There’s something amiss at the Starbucks that faces my route to the Coffee Underground. An undercurrent of meanness. But deniable meanness. The kind of meanness that mean people tell you is meant to be funny. Which I suppose it is. To them.

I’m thinking about the barista who announces to the customers as they walk in the door, “I’m sorry, we’re closed,” waits for them to turn around, then says, “Naw, come on back. I was just kiddin’.” They chuckle, embarrassed. Joke’s on them. Har, har.

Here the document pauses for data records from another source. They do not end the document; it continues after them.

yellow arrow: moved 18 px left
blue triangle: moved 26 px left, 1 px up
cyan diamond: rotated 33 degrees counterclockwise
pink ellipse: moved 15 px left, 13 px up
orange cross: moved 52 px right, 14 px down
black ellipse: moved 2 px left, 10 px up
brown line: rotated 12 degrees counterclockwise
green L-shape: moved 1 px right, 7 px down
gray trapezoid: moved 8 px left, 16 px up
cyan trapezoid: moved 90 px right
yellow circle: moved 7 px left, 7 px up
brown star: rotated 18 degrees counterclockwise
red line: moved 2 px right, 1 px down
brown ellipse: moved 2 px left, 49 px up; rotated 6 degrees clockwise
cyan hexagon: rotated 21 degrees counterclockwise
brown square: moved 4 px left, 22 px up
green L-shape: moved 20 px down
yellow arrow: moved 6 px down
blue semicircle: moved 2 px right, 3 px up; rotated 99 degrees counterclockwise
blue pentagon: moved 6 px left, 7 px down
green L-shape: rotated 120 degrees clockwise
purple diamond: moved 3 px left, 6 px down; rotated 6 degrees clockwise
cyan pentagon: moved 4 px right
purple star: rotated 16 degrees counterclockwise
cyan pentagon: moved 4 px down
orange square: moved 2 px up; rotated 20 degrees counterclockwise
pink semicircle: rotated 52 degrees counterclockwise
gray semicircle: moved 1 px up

I’m thinking about a second barista, the six-foot 20-something, who openly mocks his matronly colleague when she fails to recognize a promotional coupon someone has tendered as payment. She’s apologized to the customer saying, “I’m sorry for my brain …” then trailed off. “I’m sorry for my brain!” the barista laughs. “I wasn’t finished,” she says. Her dignity is up. “That’s right!,” he says, “Keep making excuses!” Har, har.

I’m thinking about a third barista, this one a woman, who sometimes shouts into the room … just to be shouting, she explains at the top of her voice. She needs to get it out, she says. I think to myself, anybody who’s here to relax will just have to deal. Har, har.

Who hired these people? What’s being done to them to make them this way? Or not being done?

If, instead of working there, they lived there, and they were related, I’d swear they were a family of functional alcoholics.